Does an overzealous community pool guardian who demands IDs from two people he doesn’t know quite rise to the level of Bull Connor? Of course not, but the reporting, and the subsequent social media hysteria over the issue got Adam Bloom fired from his job at Sonoco. Honestly, are we at a place where people should literally lose the means by which they feed their families because they get into a videotaped disagreement with someone of a different color? 


In a similar incident last month in terms of media hysteria, Alison Ettel was trying to work in her apartment while Erin Austin and her 8-year-old daughter were loudly hawking $2 bottles of water to passersby below. After trying to get building security to deal with the issue for several hours, she called police. Predictably, the Post made it a racial incident with this headline: “An 8-year-old tried selling water for a trip to Disneyland. A white woman threatened to call police."

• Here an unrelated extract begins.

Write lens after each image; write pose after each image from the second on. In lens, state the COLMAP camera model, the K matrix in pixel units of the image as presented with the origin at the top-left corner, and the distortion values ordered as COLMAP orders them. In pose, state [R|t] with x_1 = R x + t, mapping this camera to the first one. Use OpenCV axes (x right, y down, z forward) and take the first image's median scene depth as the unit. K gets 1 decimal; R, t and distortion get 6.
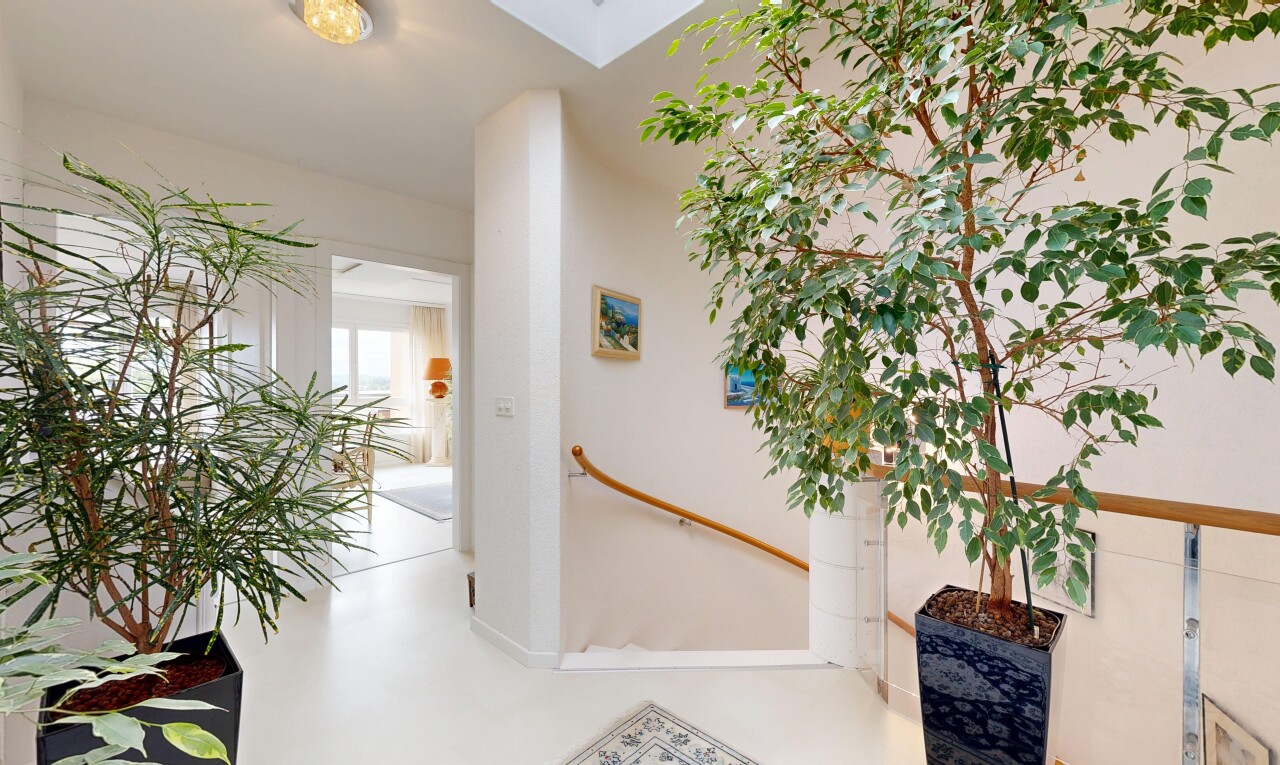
lens RADIAL K [[496.6, 0, 633.5], [0, 496.6, 379.0], [0, 0, 1]] dist [-0.000471, -0.000100]
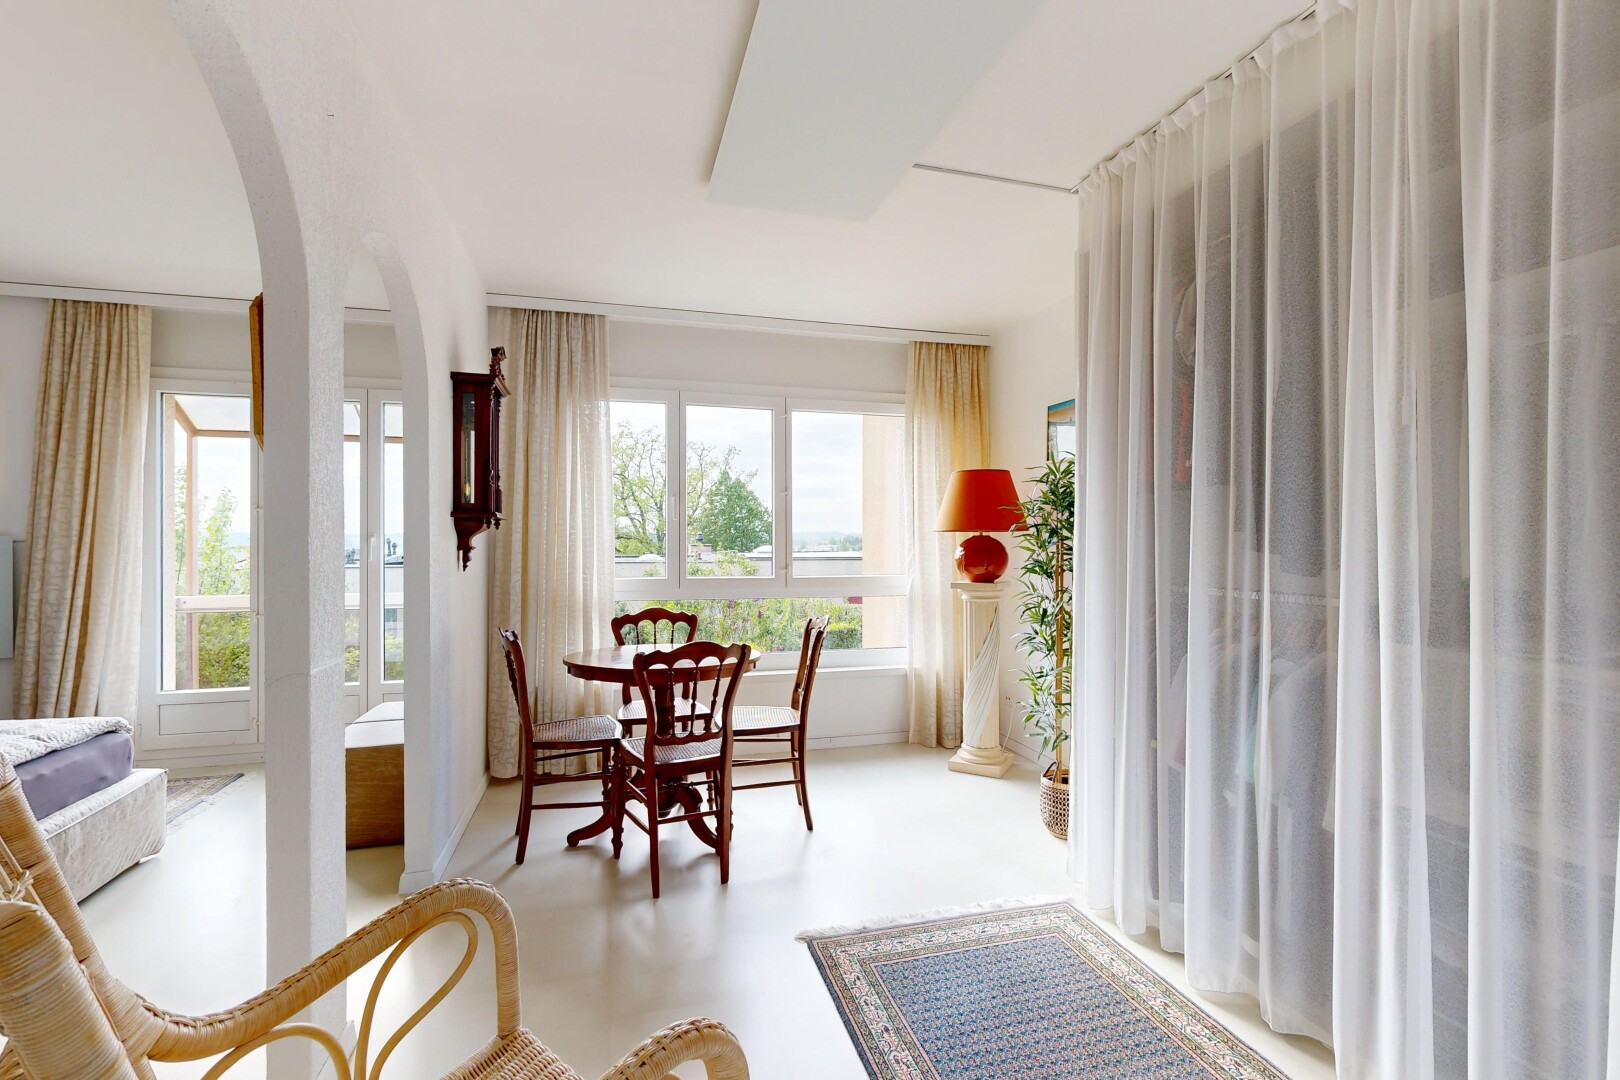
lens RADIAL K [[698.4, 0, 803.2], [0, 698.4, 540.3], [0, 0, 1]] dist [-0.001995, -0.000043]
pose [[0.857720, 0.006157, -0.514080, -0.242012], [-0.004328, 0.999979, 0.004757, 0.006625], [0.514099, -0.001855, 0.857729, 0.497002]]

The woman, forever dubbed “Permit Patty” and probably “KKK Patty” too, had to resign as CEO of her own company after the backlash that ensued. Now granted, most of us wouldn’t have called police in an instance like this, but are we really to believe that Ettel made the call simply because she hates black people? Seriously?

It’s not just the media, of course. After all, they’re just reflecting the current culture of political correctness, hand-wringing, and general hysteria about all things race. But the fact remains, the media makes these headlines to get clicks, yet almost always abstains when political correctness comes into play.

Think a white person did it and it could have been a hate crime? Stop the presses! Think there is a 1 percent possibility that racial bias might have influenced an incident that 1,000 other factors were more likely to shape? Shout it to the rooftops. But when it turns out to be a minority, let’s have some journalistic integrity here and not jump the gun.


Such racially charged reporting has consequences beyond mere words, from loss of employment without explanation or recourse for actions that could easily be explained using non-racial reasons, to Democratic politicians stoking racial and political tensions by calling the attack on the 91-year-old Hispanic man the “real and tragic consequences of Trump’s vile and racist rhetoric."

Finally, if something truly ends up being about race, and we have proof, then of course it should be reported. But let’s report it fairly and without equivocation, and leave political correctness at the door.